*** Begin section ***

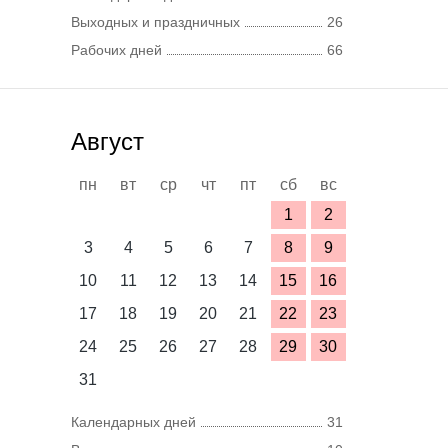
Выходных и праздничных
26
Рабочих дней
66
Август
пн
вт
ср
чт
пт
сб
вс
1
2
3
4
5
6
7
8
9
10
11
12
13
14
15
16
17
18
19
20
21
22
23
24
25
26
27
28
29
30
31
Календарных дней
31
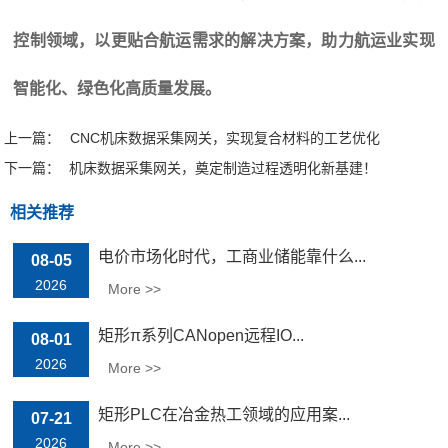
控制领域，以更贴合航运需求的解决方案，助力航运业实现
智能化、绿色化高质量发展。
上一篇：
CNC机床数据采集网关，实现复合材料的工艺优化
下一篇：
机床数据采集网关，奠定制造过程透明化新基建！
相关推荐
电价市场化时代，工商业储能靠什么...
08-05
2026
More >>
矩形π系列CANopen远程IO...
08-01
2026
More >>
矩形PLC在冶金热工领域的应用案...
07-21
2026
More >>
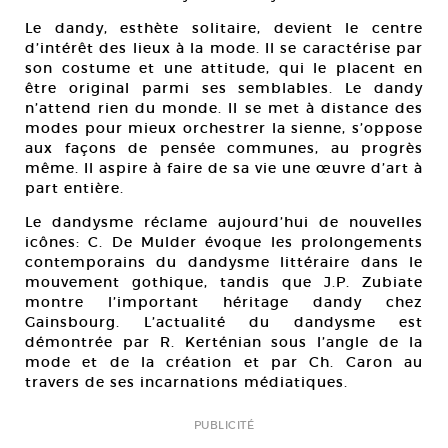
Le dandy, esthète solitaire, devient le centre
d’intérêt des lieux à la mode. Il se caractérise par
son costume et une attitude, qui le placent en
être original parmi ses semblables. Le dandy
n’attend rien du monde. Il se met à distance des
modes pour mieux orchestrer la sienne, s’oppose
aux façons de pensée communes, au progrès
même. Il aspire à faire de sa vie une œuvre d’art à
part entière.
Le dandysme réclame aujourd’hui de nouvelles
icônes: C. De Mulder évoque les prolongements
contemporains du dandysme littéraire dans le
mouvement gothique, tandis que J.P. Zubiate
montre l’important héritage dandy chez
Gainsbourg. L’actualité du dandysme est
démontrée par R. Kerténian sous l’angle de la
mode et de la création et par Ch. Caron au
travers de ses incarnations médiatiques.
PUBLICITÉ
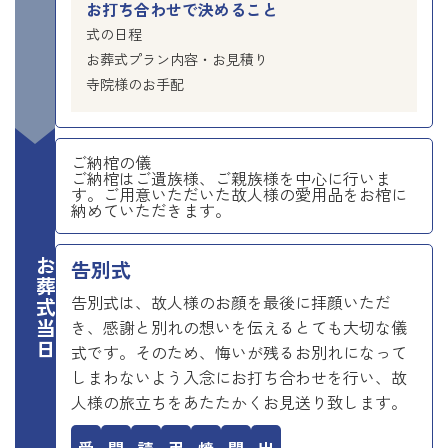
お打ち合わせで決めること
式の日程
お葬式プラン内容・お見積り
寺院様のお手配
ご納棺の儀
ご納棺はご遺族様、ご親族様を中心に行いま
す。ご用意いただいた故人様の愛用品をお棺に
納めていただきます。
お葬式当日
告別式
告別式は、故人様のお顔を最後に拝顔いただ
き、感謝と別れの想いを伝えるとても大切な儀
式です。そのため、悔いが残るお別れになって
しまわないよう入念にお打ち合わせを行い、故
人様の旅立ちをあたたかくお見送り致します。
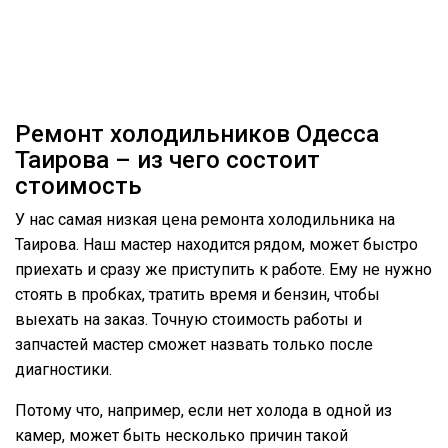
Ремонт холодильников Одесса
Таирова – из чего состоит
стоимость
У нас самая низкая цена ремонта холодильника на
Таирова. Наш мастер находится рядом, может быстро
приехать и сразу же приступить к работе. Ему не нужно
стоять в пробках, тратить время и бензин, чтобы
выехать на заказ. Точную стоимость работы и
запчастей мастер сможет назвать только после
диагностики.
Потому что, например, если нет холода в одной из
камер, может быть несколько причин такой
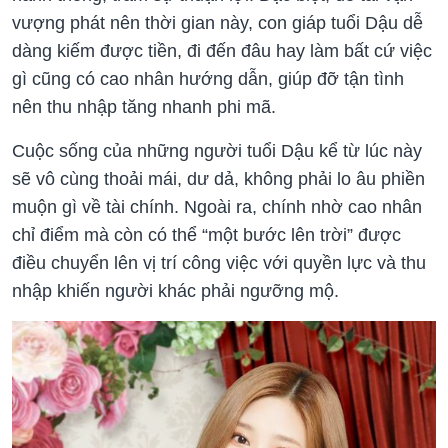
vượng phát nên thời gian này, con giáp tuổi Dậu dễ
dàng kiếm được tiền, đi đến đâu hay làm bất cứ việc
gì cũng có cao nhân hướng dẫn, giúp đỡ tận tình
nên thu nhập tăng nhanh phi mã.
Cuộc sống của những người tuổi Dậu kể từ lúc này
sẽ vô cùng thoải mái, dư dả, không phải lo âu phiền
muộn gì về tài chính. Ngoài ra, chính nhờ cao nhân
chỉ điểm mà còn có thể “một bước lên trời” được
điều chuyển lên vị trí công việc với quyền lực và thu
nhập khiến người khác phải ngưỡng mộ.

*** End section ***

Exercise directions
Retrieve each line of the data in which the word "nhân" can be found.

Solution to this task
gì cũng có cao nhân hướng dẫn, giúp đỡ tận tình
muộn gì về tài chính. Ngoài ra, chính nhờ cao nhân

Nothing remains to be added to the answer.